**Job**: The pictures are to be dropped, and the records below are to be restated word for word.
+-------+
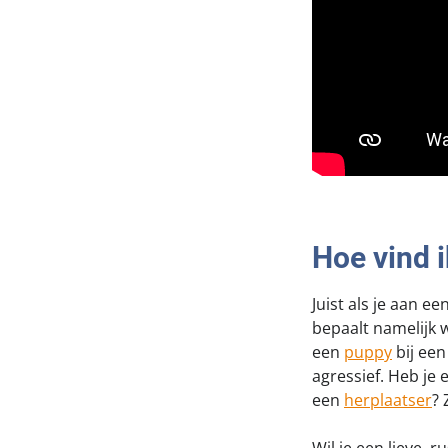
Hoe vind 
Juist als je aan e
bepaalt namelijk w
een
puppy
bij een
agressief. Heb je
een
herplaatser
?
+-------+
**Response box**:
Hoe vind 
Juist als je aan e
bepaalt namelijk w
een
puppy
bij een
agressief. Heb je
een
herplaatser
?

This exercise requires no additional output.